Die Nato funktioniert nach dem Musketier-Schwur: einer für alle, alle für einen. Wobei das "einer für alle" wichtiger ist, denn dieser eine ist Amerika. Die Beistandspflicht in Artikel 5 des Nato-Vertrags ist vor allem eine Selbstverpflichtung der USA, die europäischen Verbündeten im Falle eines militärischen Angriffs zu verteidigen.
Wenn der republikanische Präsidentschaftskandidat Donald Trump diese Beistandspflicht nun an Bedingungen koppelt, wenn er zunächst prüfen will, ob ein angegriffenes Nato-Mitglied auch schön brav war, dann stellt er den Daseinszweck der Nato infrage. Aus der Pflicht zum Beistand macht er ein politisches Gegengeschäft. Welche "Verpflichtungen" gegenüber den USA soll denn ein Kleinstaat wie Lettland erfüllt haben, bevor Trump ihn für würdig befindet, etwa gegen einen russischen Angriff verteidigt zu werden?

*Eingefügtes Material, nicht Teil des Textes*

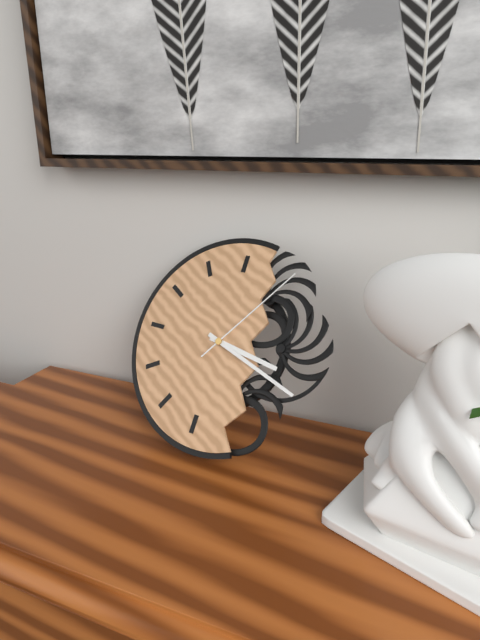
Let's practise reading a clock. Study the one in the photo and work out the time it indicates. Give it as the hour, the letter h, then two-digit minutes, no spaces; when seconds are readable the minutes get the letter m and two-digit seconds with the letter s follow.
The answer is 3h18m06s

Trump wirft mit einem einzigen Satz sechs Jahrzehnte amerikanischer Bündnispolitik aus dem Fenster. Die Beistandspflicht ist das Herz der Nato, Trump stößt sie ab wie ein unrentables Grundstück. Er lädt damit Russland geradezu ein, den Radius seiner Aggressionen auch auf Nato-Staaten zu erweitern. Das ist so dumm wie gefährlich. Denn profitieren wird davon nicht Amerika, sondern Russland. Die Demontage der Nato - was dem russischen Präsidenten Wladimir Putin nicht gelungen ist, erledigt vielleicht demnächst sein amerikanischer Kollege.